**TASK DIRECTIONS**
With pictures excluded, output exactly the lines that run from the first line of the data below through the line containing "Datenschutz".

++++++++++++++++++++

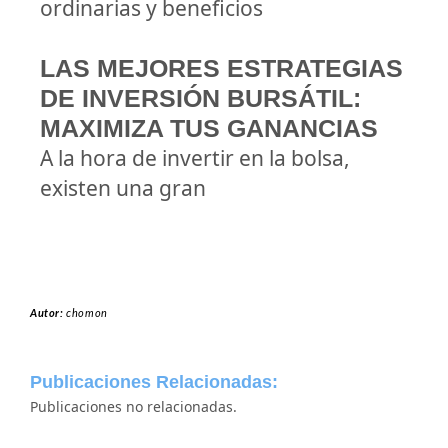
ordinarias y beneficios
LAS MEJORES ESTRATEGIAS
DE INVERSIÓN BURSÁTIL:
MAXIMIZA TUS GANANCIAS
A la hora de invertir en la bolsa,
existen una gran
Autor:
chomon
Publicaciones Relacionadas:
Publicaciones no relacionadas.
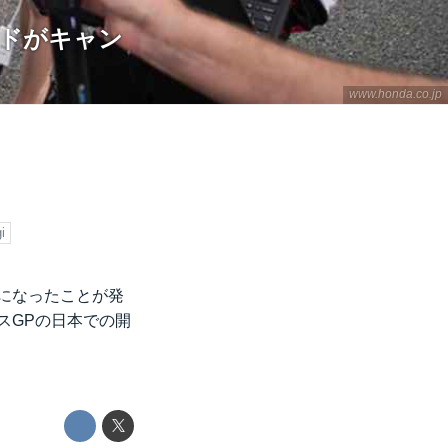
ンドがキャン
www.honda.co.jp
i
ルになったことが発
スGPの日本での開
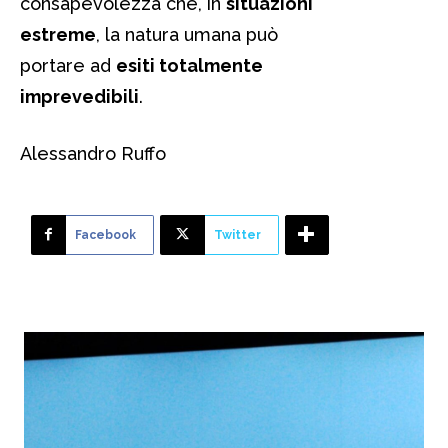
consapevolezza che, in
situazioni
estreme
, la natura umana può
portare ad
esiti totalmente
imprevedibili
.
Alessandro Ruffo
Facebook
Twitter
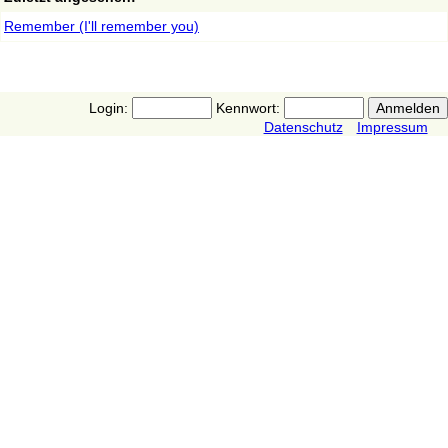
Remember (I'll remember you)
Login:
Kennwort:
Datenschutz
Impressum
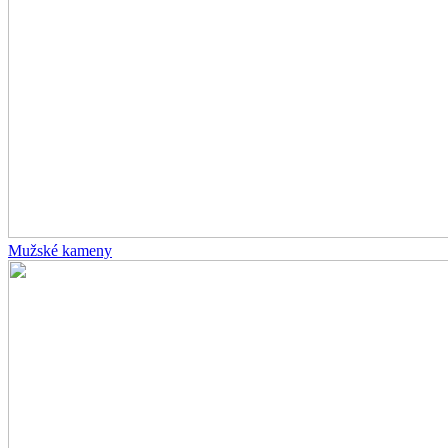
Mužské kameny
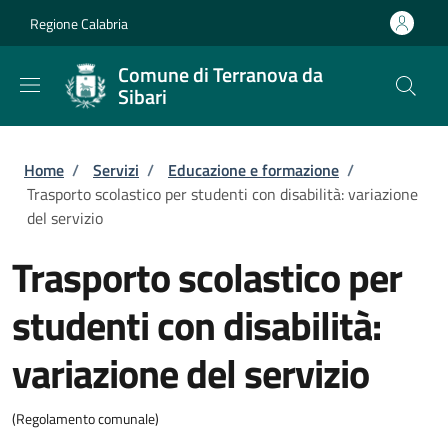
Salta al contenuto principale
Skip to footer content
Regione Calabria
Comune di Terranova da
Sibari
Briciole di pane
Home
/
Servizi
/
Educazione e formazione
/
Trasporto scolastico per studenti con disabilità: variazione
del servizio
Trasporto scolastico per
studenti con disabilità:
variazione del servizio
(Regolamento comunale)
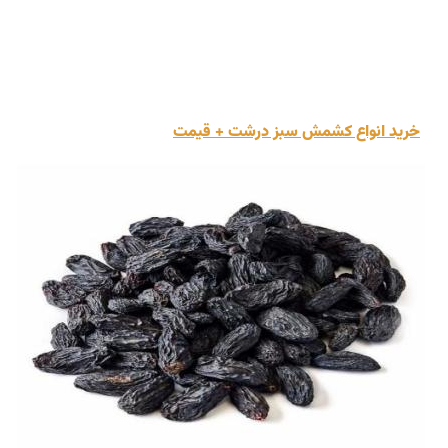
خرید انواع کشمش سبز درشت + قیمت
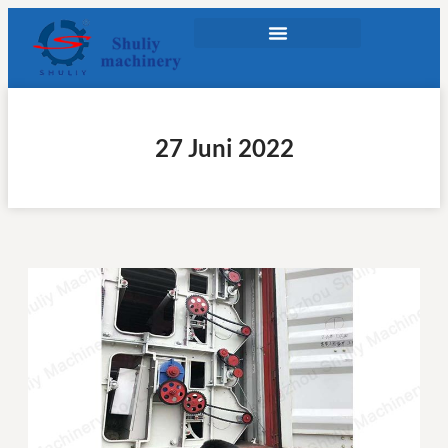
27 Juni 2022
k
d
2
T
k
M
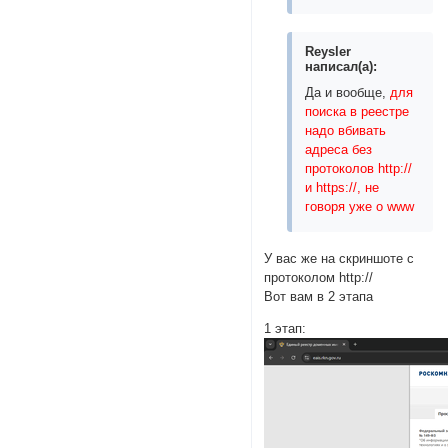
Reysler
написал(а):
Да и вообще,
для
поиска в реестре
надо вбивать
адреса без
протоколов http://
и https://, не
говоря уже о www
У вас же на скриншоте с
протоколом http://
Вот вам в 2 этапа
1 этап:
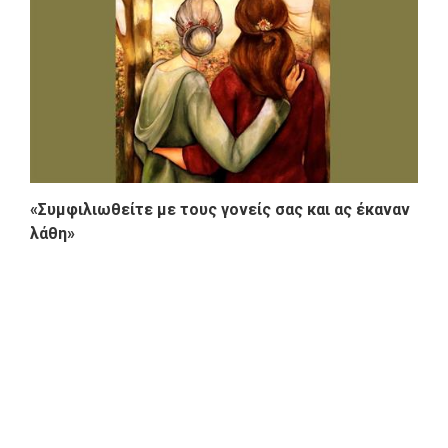
«Συμφιλιωθείτε με τους γονείς σας και ας έκαναν
λάθη»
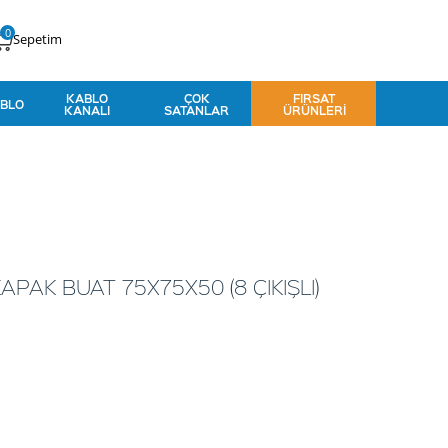
0
Sepetim
KABLO
ÇOK
FIRSAT
BLO
KANALI
SATANLAR
ÜRÜNLERI
APAK BUAT 75X75X50 (8 ÇIKIŞLI)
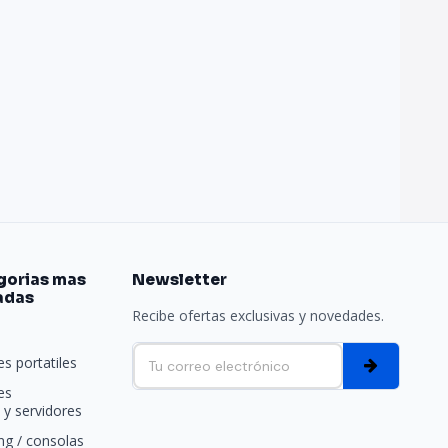
gorias mas
Newsletter
adas
Recibe ofertas exclusivas y novedades.
e
s portatiles
es
y servidores
g / consolas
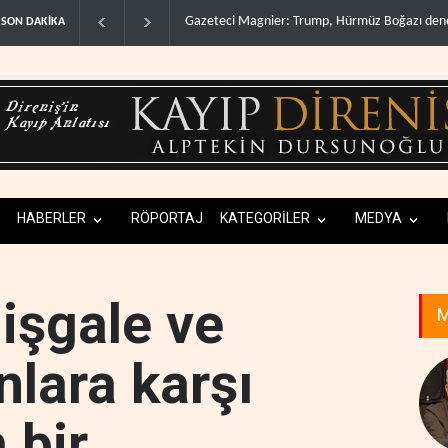
müz Boğazı denetimini doğru..
Irak Direnişi: Misilleme ertelendi, hesap kap
SON DAKİKA
HABERLER
RÖPORTAJ
KATEGORİLER
MEDYA
 işgale ve
M
nlara karşı
 bir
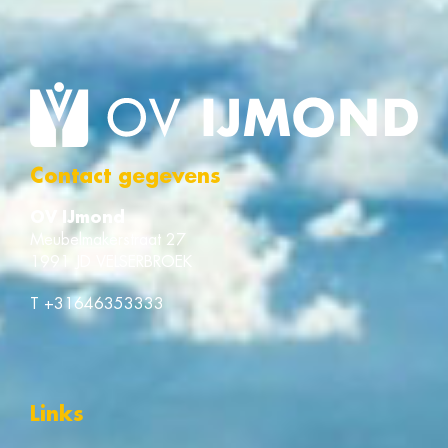
Contact gegevens
OV IJmond
Meubelmakerstraat 27
1991 JD VELSERBROEK
T
+31646353333
Links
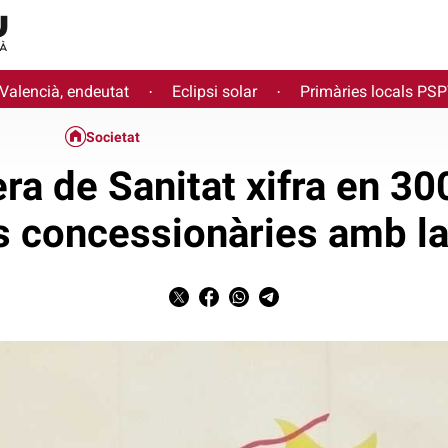
 Valencià, endeutat
Eclipsi solar
Primàries locals PS
·
·
Societat
ra de Sanitat xifra en 30
s concessionàries amb la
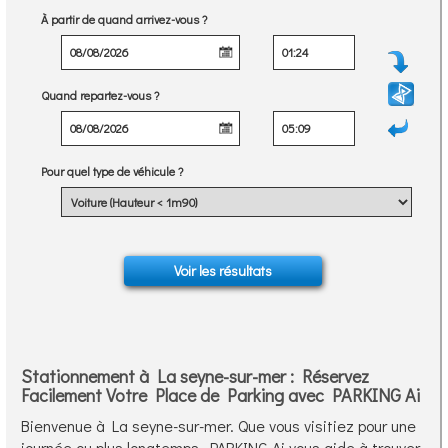
À partir de quand arrivez-vous ?
Quand repartez-vous ?
Pour quel type de véhicule ?
Stationnement à La seyne-sur-mer : Réservez
Facilement Votre Place de Parking avec PARKING Ai
Bienvenue à La seyne-sur-mer. Que vous visitiez pour une
journée ou plus longtemps, PARKING Ai vous aide à trouver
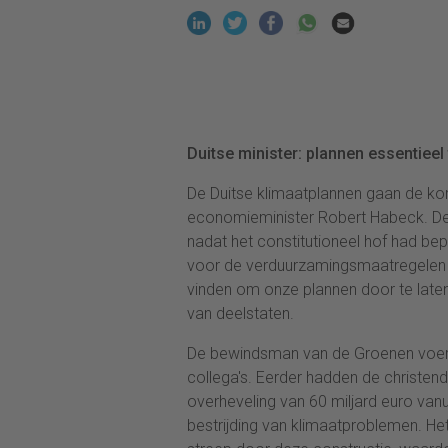
Duitse minister: plannen essentie
De Duitse klimaatplannen gaan de k
economieminister Robert Habeck. De
nadat het constitutioneel hof had be
voor de verduurzamingsmaatregelen
vinden om onze plannen door te laten 
van deelstaten.
De bewindsman van de Groenen voerde
collega's. Eerder hadden de christe
overheveling van 60 miljard euro van
bestrijding van klimaatproblemen. He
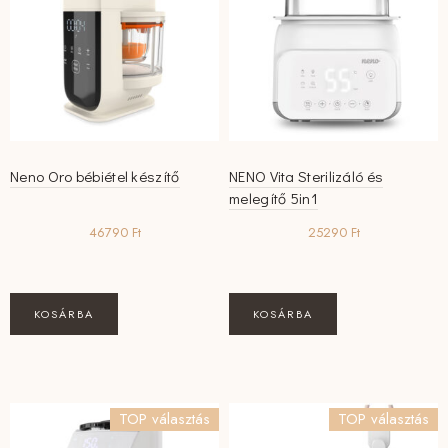
Neno Oro bébiétel készítő
NENO Vita Sterilizáló és
melegítő 5in1
46790
Ft
25290
Ft
KOSÁRBA
KOSÁRBA
TOP választás
TOP választás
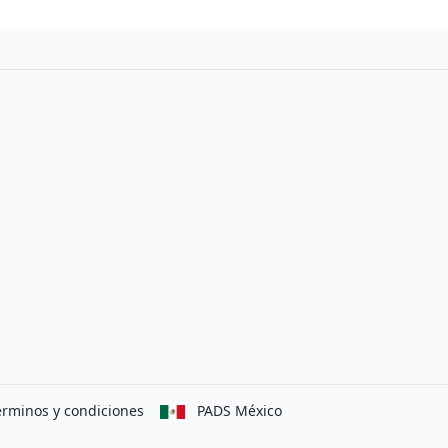
erminos y condiciones
PADS México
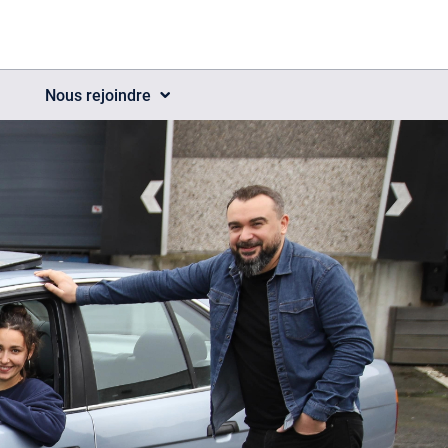
Nous rejoindre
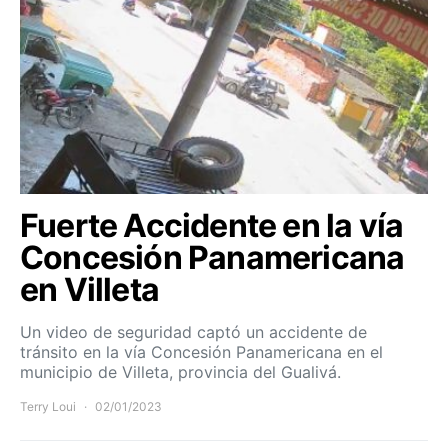
Fuerte Accidente en la vía
Concesión Panamericana
en Villeta
Un video de seguridad captó un accidente de
tránsito en la vía Concesión Panamericana en el
municipio de Villeta, provincia del Gualivá.
Terry Loui
02/01/2023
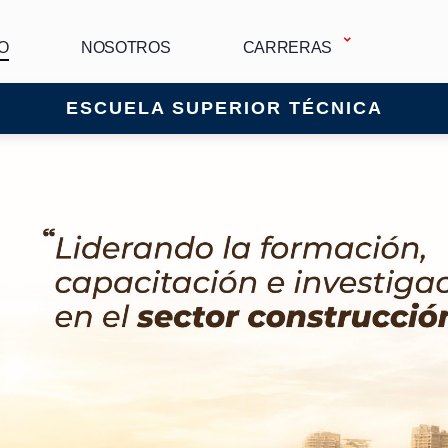
IO
NOSOTROS
CARRERAS
ESCUELA SUPERIOR TÉCNICA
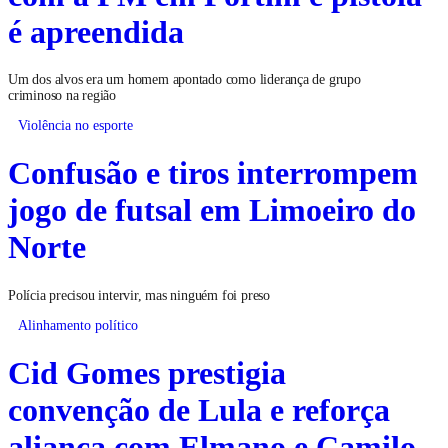
é apreendida
Um dos alvos era um homem apontado como liderança de grupo
criminoso na região
Violência no esporte
Confusão e tiros interrompem
jogo de futsal em Limoeiro do
Norte
Polícia precisou intervir, mas ninguém foi preso
Alinhamento político
Cid Gomes prestigia
convenção de Lula e reforça
aliança com Elmano e Camilo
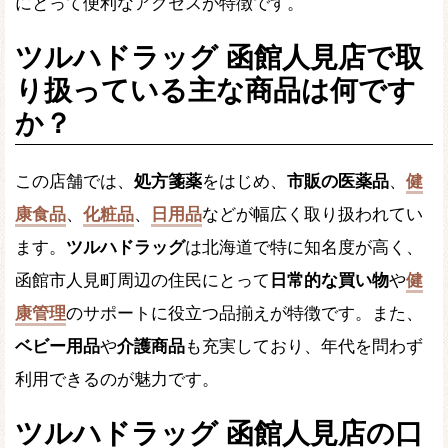
にとって便利なアクセスが特徴です。
ツルハドラッグ 函館人見店で取
り扱っている主な商品は何です
か？
この店舗では、
処方箋薬
をはじめ、
市販の医薬品
、
健
康食品
、
化粧品
、
日用品
などが幅広く取り扱われてい
ます。
ツルハドラッグ
は北海道で特に知名度が高く、
函館市人見町周辺の住民にとって
日常的な買い物
や
健
康管理
のサポートに役立つ品揃えが特徴です。また、
ベビー用品
や
介護商品
も充実しており、年代を問わず
利用できるのが魅力です。
ツルハドラッグ 函館人見店の口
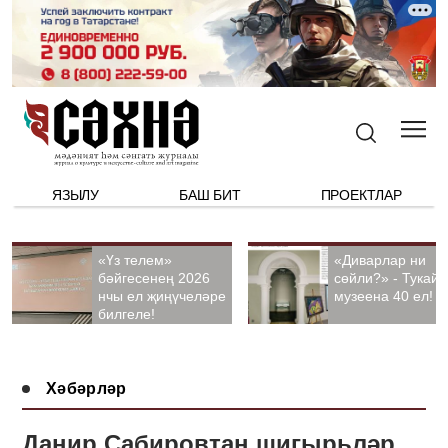
ЯЗЫЛУ
БАШ БИТ
ПРОЕКТЛАР
«Үз телем»
«Диварлар ни
бәйгесенең 2026
сөйли?» - Тукай
нчы ел җиңүчеләре
музеена 40 ел!
билгеле!
Хәбәрләр
Данир Сабировтан шигырьләр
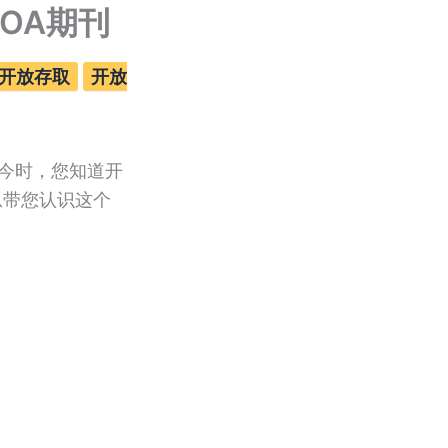
的OA期刊
开放存取
开放
今时，您知道开
莉恩带您认识这个
。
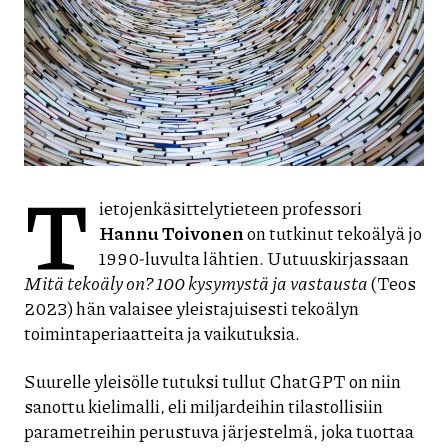
T
ietojenkäsittelytieteen professori
Hannu Toivonen
on tutkinut tekoälyä jo
1990-luvulta lähtien. Uutuuskirjassaan
Mitä tekoäly on? 100 kysymystä ja vastausta
(Teos
2023) hän valaisee yleistajuisesti tekoälyn
toimintaperiaatteita ja vaikutuksia.
Suurelle yleisölle tutuksi tullut ChatGPT on niin
sanottu kielimalli, eli miljardeihin tilastollisiin
parametreihin perustuva järjestelmä, joka tuottaa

++++++++++++++++++++

**TASK SOLUTION**
ordinarias y beneficios
LAS MEJORES ESTRATEGIAS
DE INVERSIÓN BURSÁTIL:
MAXIMIZA TUS GANANCIAS
A la hora de invertir en la bolsa,
existen una gran
Autor:
chomon
Publicaciones Relacionadas:
Publicaciones no relacionadas.
ンドがキャン
www.honda.co.jp
i
ルになったことが発
スGPの日本での開
consapevolezza che, in
situazioni
estreme
, la natura umana può
portare ad
esiti totalmente
imprevedibili
.
Alessandro Ruffo
Facebook
Twitter
Remember (I'll remember you)
Login:
Kennwort:
Datenschutz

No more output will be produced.